## Liste der Aufgaben:
1) Gib das Porträt über Jozef Oleksy von „Das Portrait: Der“ bis einschließlich „Kommunistischen Partei (PZPR).“ wörtlich wieder.
2) Setze bitte das Porträt über Jozef Oleksy nach seinem letzten Satz fort.

━━━━━ Auszug

Das Portrait: Der Selbstironische
■ Jozef Oleksy
Beobachter bescheinigen ihm Humor, Selbstironie, Ruhe und einen kühlen Kopf. Den dürfte Polens Premier Jozef Oleksy jetzt brauchen, angesichts der schweren Spionagevorwürfe, die gegen ihn erhoben werden. Oleksy wurde am 22. Juni 1946 in Nowy Sacz in Galizien geboren. Er studierte Wirtschaftswissenschaften in Warschau. Schon während des Studiums engagierte er sich im damals kommunistisch dominierten Polnischen Studentenverband ZSP und war Gründer und Vorsitzender des Polnischen Rates junger Wissenschaftler. 1968 wurde er Mitglied der Kommunistischen Partei (PZPR).

━━━━━━━━━━
━━━━━ Gespeicherte Daten

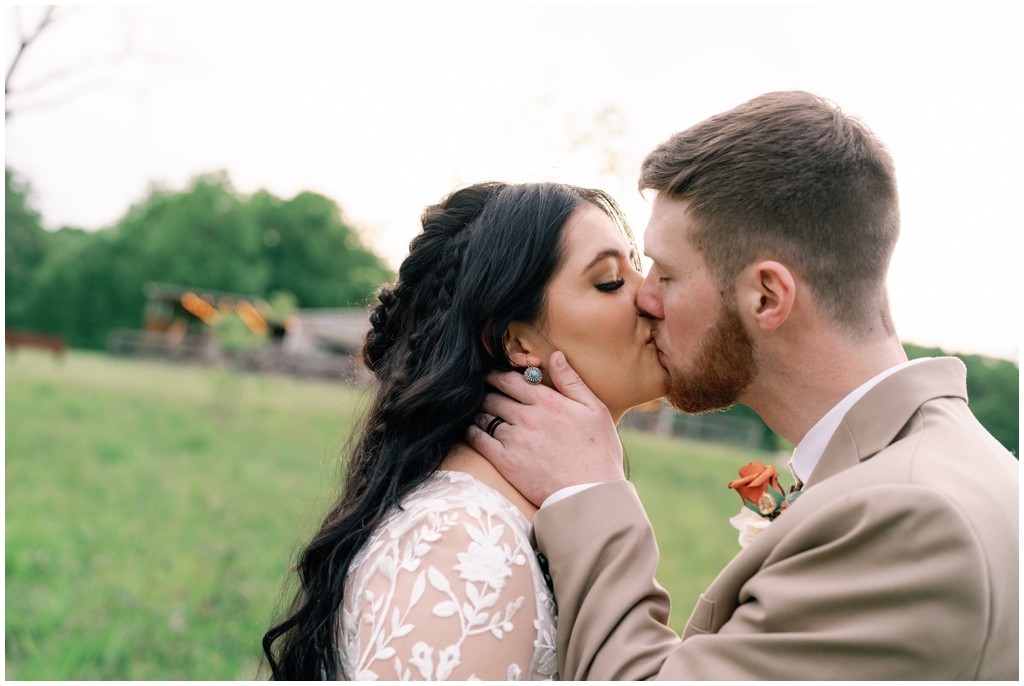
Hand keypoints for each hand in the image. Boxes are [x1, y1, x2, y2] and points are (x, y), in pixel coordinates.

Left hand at [466, 351, 624, 506]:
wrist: (590, 495)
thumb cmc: (598, 453)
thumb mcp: (595, 410)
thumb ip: (571, 381)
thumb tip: (555, 355)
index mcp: (547, 401)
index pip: (510, 379)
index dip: (497, 375)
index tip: (492, 376)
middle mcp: (527, 417)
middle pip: (493, 396)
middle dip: (486, 392)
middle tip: (482, 393)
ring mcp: (514, 440)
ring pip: (484, 416)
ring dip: (479, 412)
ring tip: (479, 412)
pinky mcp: (505, 463)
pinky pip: (478, 440)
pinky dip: (471, 431)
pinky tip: (472, 430)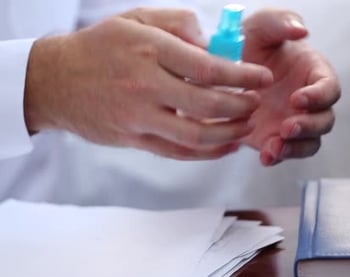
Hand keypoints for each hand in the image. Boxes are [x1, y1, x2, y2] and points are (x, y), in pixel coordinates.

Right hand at [24, 8, 272, 159]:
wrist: (54, 80)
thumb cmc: (100, 46)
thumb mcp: (137, 18)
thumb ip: (179, 24)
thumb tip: (214, 44)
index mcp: (150, 50)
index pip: (209, 68)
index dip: (243, 76)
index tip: (262, 78)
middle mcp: (145, 85)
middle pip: (207, 104)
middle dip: (241, 105)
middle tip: (257, 102)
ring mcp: (138, 116)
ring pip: (195, 136)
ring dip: (229, 133)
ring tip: (246, 125)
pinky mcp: (133, 139)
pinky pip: (177, 152)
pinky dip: (206, 153)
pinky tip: (224, 146)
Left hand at [241, 9, 340, 165]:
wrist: (224, 71)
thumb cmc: (250, 43)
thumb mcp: (260, 26)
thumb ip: (280, 22)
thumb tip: (301, 30)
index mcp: (313, 73)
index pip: (330, 88)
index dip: (319, 96)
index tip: (297, 98)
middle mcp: (308, 101)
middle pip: (324, 121)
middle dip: (309, 126)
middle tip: (286, 127)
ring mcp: (294, 121)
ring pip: (310, 142)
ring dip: (295, 147)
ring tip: (273, 148)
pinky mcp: (276, 138)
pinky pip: (285, 152)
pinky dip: (278, 157)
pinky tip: (264, 157)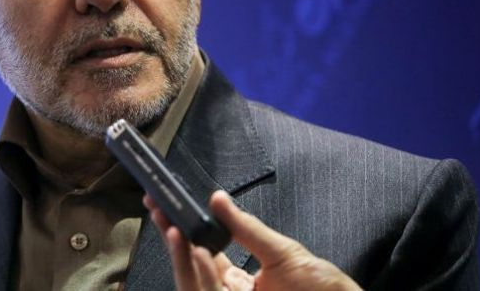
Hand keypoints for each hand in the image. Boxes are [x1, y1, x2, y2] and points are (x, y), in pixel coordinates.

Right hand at [145, 190, 361, 290]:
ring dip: (179, 256)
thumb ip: (246, 228)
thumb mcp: (282, 253)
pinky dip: (199, 275)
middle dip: (171, 238)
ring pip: (191, 284)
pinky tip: (196, 252)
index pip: (200, 254)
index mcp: (238, 281)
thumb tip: (217, 198)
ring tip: (173, 227)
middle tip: (157, 209)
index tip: (165, 206)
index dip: (181, 230)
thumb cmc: (322, 288)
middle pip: (189, 268)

━━━━━━━━━━

## Antworten je Aufgabe:
1)
Das Portrait: Der Selbstironische
■ Jozef Oleksy
Beobachter bescheinigen ihm Humor, Selbstironie, Ruhe und einen kühlen Kopf. Den dürfte Polens Premier Jozef Oleksy jetzt brauchen, angesichts der schweren Spionagevorwürfe, die gegen ihn erhoben werden. Oleksy wurde am 22. Juni 1946 in Nowy Sacz in Galizien geboren. Er studierte Wirtschaftswissenschaften in Warschau. Schon während des Studiums engagierte er sich im damals kommunistisch dominierten Polnischen Studentenverband ZSP und war Gründer und Vorsitzender des Polnischen Rates junger Wissenschaftler. 1968 wurde er Mitglied der Kommunistischen Partei (PZPR).

2)
Nach dem Studium begann Oleksys Karriere im Parteiapparat. 1977 bis 1981 war er Mitglied der ZK-Abteilung für ideologische Erziehungsarbeit. Von November 1981 bis Juli 1986 leitete Oleksy die zentrale Revisionskommission der Staatspartei und gehörte anschließend zu den Anwärtern auf höhere Führungsaufgaben. Im Januar 1987 wurde Oleksy Erster Parteisekretär in der Wojwodschaft in Biala Podlaska an der weißrussischen Grenze. Als die wiederzugelassene Gewerkschaft Solidarność 1989 mit Vertretern der Kommunistischen Partei die Prozeduren für den Übergang Polens zu demokratischen Institutionen erarbeitete, saß Oleksy Polens Premier Jozef OleksyFoto: rtr
mit am Runden Tisch. Kurz vor der Bildung der ersten nichtkommunistischen Regierung unter Tadeusz Mazowiecki war er für kurze Zeit Minister für die Zusammenarbeit mit den Gewerkschaften.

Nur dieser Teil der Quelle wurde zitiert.